Dans une diffusion « confidentiel
défense », datée du 25 janvier 2000, la DGSE avait tenté
de faire le point sur ce dossier : « Aucun élément concret
n’a jusqu’à présent permis d’étayer la thèse de
l’assassinat », indiquaient les services secrets français. L’officier
en poste à Djibouti avait ajouté : « Le service a recueilli
(…) certaines rumeurs non recoupées selon lesquelles le clan du président
Ismaël Omar Guelleh avait commandité l’assassinat du juge Borrel.
Le juge aurait menacé les autorités djiboutiennes de révéler
l’existence de divers trafics, notamment d’armes, les mettant en cause. »

Dans une deuxième
note, datée du 16 mai 2000, la DGSE assurait que « la diffusion
-était- totalement neutre à l’égard du chef de l’Etat
djiboutien », précisant que « le service n’a jamais fait le
moindre lien entre le président Guelleh et l’attentat du Café
de Paris ». A l’époque, M. Guelleh était chef de cabinet
de la présidence de la République, avant d’être élu
président en 1999. « Nous allons demander au juge que d’autres
documents, émanant des RG -renseignements généraux-,
soient versés au dossier », a indiqué Me Morice.
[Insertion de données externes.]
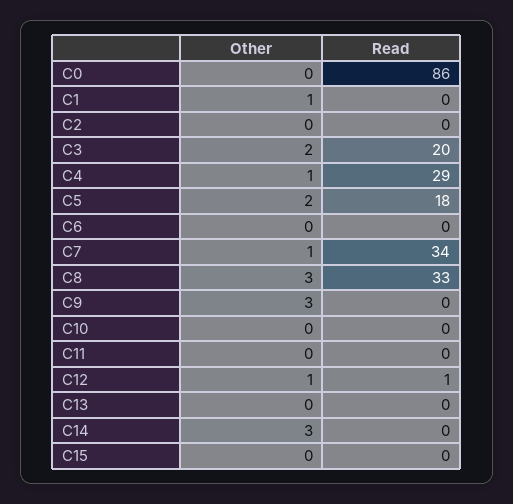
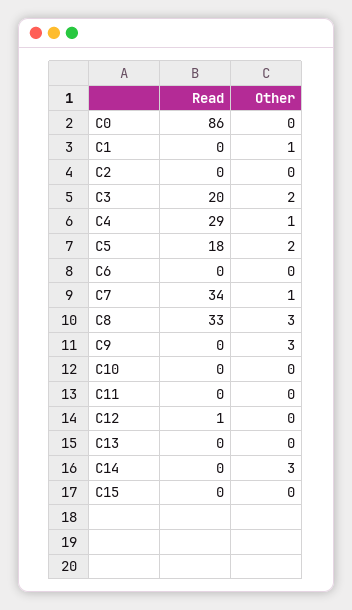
Other, C12: 1 -> 0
Ces « notes »,
selon lui, impliqueraient l’entourage de M. Guelleh dans l’affaire du Café
de Paris. « Cette affaire a été jugée, a indiqué
au Monde Me Szpiner, elle est transparente. Par ailleurs, le juge Borrel ne
disposait d’aucun pouvoir d’investigation. »

Gérard
Davet


——————————————————————————–

Neuf années
d’enquête


19 octobre 1995.
Le juge Bernard Borrel est retrouvé mort au pied d’un ravin, à
demi calciné. Les premiers éléments de l’enquête
concluent à un suicide par immolation.

15 février 1996.

Une première autopsie, demandée par l’épouse du juge,
Elisabeth Borrel, est effectuée dans le cadre d’une information ouverte
au parquet de Toulouse pour « recherche des causes de la mort ». Les
résultats, connus un an plus tard, remettent en question la thèse
du suicide : aucune trace de suie n’a été décelée
dans ses poumons, ce qui signifie que le juge était déjà
mort au moment de la combustion de son corps.

Novembre 1997.
L’enquête est dépaysée à Paris. Les juges d’instruction
Roger Le Loire et Marie-Paule Moracchini sont chargés du dossier.

Mars 2000.
Les deux juges se rendent à Djibouti, pour mener des investigations
sur place. Ils confirment la thèse du suicide.

21 juin 2000.
Les juges Le Loire et Moracchini sont dessaisis du dossier, après plusieurs
interventions de Mme Borrel et de ses avocats auprès d’Elisabeth Guigou,
alors garde des sceaux.

Février 2002.

Le juge Jean-Baptiste Parlos, qui a repris le dossier, se rend à Djibouti
en compagnie de Mme Borrel et de trois experts en médecine légale.

27 juin 2002.
Le corps de Bernard Borrel est exhumé, pour subir une deuxième
autopsie. Un autre juge d’instruction, Sophie Clément, est nommé.

30 juillet 2003.
Après une troisième autopsie, les trois experts en médecine
légale achèvent leur rapport, privilégiant une mort violente
« liée à une intervention extérieure ».